LAWRENCE, Kan. -- Kansas coach Bonnie Henrickson debuted a new offense before Sunday's game against Baylor.
With the Lady Bears' Brittney Griner in the post and Odyssey Sims up top, the Jayhawks were facing a pick-your-poison scenario. They chose to focus on Sims, and even with the revamped game plan, the outcome was far too familiar.
Griner scored 33 points while playing all 40 minutes, Sims had 14 and top-ranked Baylor rolled over No. 17 Kansas 82-60 for its sixth straight win in the series.
With limited success in the first half, the Jayhawks focused on pulling the Lady Bears' defense out and shooting from the perimeter, abandoning their usual paint-driven offense.
By halftime, Griner already had 22 points.
So in the second half, Kansas reverted to its familiar game plan and tried to match up with her in the lane, and the Jayhawks didn't fare a whole lot better.
"She is a great player, she is going to score," the Jayhawks' Carolyn Davis said. "If you limit some of the other things then you have a chance against them."
CeCe Harper came off the bench to score a career-high 21 points for the Jayhawks (11-4, 2-2 Big 12), who had been unbeaten in nine home games. Angel Goodrich added 16 points and seven assists, and Davis finished with 12 points and 10 rebounds.
Brooklyn Pope finished with 13 points and 11 rebounds for the Lady Bears (14-1, 4-0), who also won their 26th consecutive conference game.
"We had some shots as a ready shooter," Henrickson said. "You have to knock down uncontested shots against these guys, and we all have that challenge, to manufacture points against them."
Griner started her 128th game for Baylor, breaking Sophia Young's school record set from 2002-06. She also surpassed Oklahoma's Courtney Paris for second in Big 12 history with 2,741 points, and now trails only Oklahoma State's Andrea Riley with 2,835 points.

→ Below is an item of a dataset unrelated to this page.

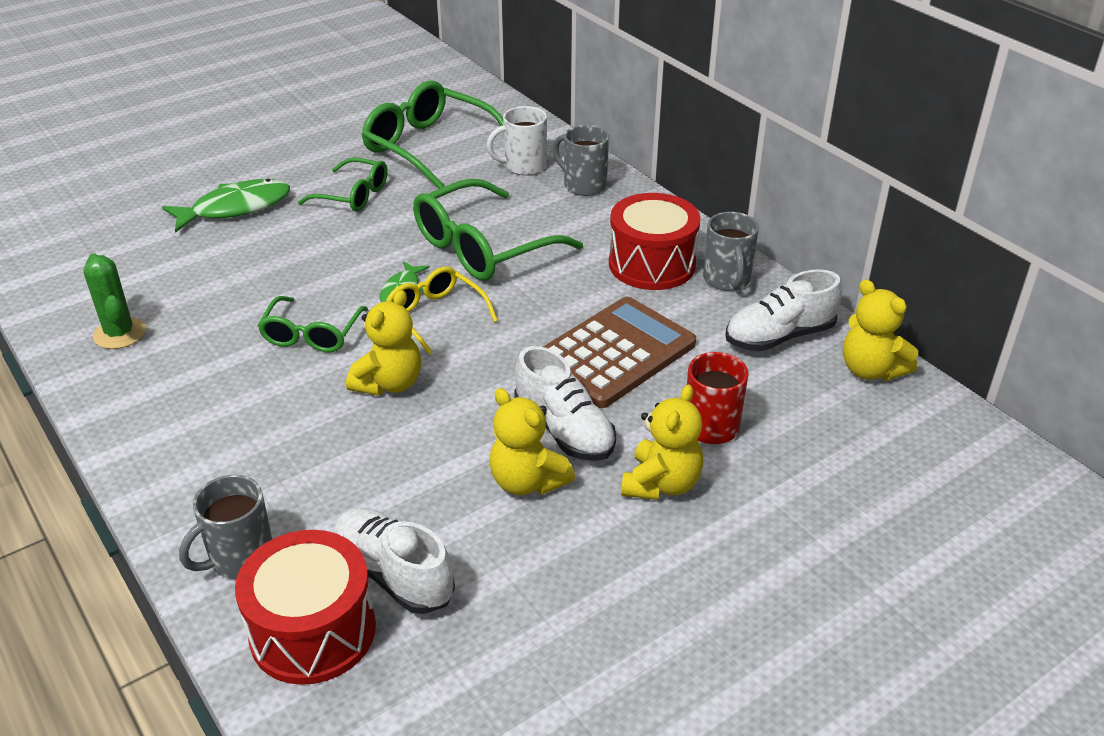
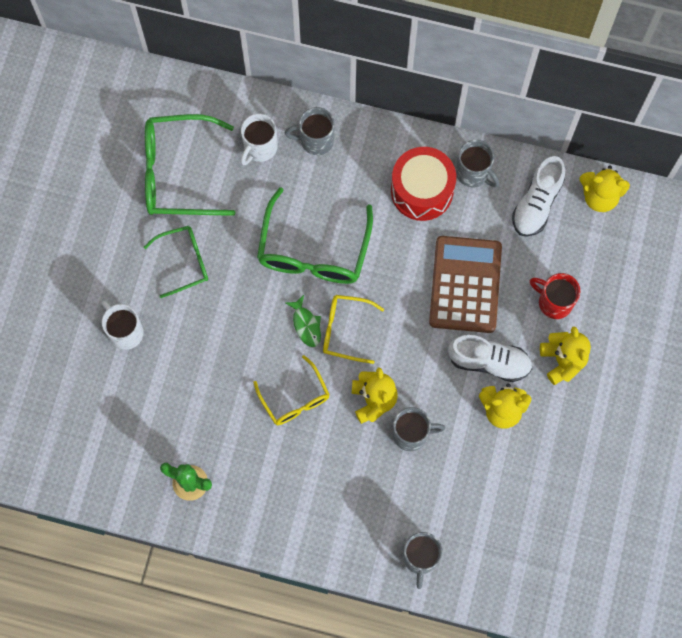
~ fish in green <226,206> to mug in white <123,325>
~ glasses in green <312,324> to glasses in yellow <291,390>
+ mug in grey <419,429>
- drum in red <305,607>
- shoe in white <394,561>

The Lady Bears dominated the first 10 minutes, working the ball around the perimeter and then finding Griner in the post. The 6-foot-8 forward, with at least 5 inches on anybody guarding her, had little trouble turning around and using a soft touch to repeatedly score.
"I like playing here," said Griner, who had a big game at Allen Fieldhouse last year.
She had 14 points as the Lady Bears raced to a 29-13 lead, the team at one point hitting seven consecutive shots. They wound up shooting 55.6 percent from the field in the first half.
Henrickson eventually called a timeout, and the Jayhawks started to do a better job of denying Griner the ball. Davis spent most of the day guarding her, but Kansas would usually collapse a second -- and sometimes a third -- player to defend the entry pass.
The Jayhawks responded by slowly trimming into the lead.
Harper hit a pair of 3-pointers, Davis scored a couple baskets around the rim and Goodrich hit her second 3 of the half as Kansas whittled the lead to 38-28 with 4:06 left in the half.
Sims answered with two quick baskets, and Griner added two more to end the half.
Griner picked up where she left off after the break, getting an entry pass on the block and turning around for an easy basket. Kimetria Hayden added a layup and Sims hit a 3-pointer from the top of the key to give Baylor a 53-30 lead and force another Kansas timeout.
Later in the half, tempers flared during an inbound play under the Baylor basket.
The Lady Bears were putting a player directly in front of Griner, trying to give her extra room to catch the inbound pass. But every time they lined up, the Jayhawks tried to wedge Davis between them, creating enough separation to keep Baylor's star from putting up an easy shot.
Baylor coach Kim Mulkey yelled at the officials that the Lady Bears didn't need to give up the real estate on the floor, while Henrickson insisted that Kansas had the right to line up on defense.
"We were trying to get in the stack. One official told us we could, one official told us we couldn't," Henrickson said. "We were just trying to figure it out."
Davis eventually was granted the space, one of the Jayhawks' few victories in the game.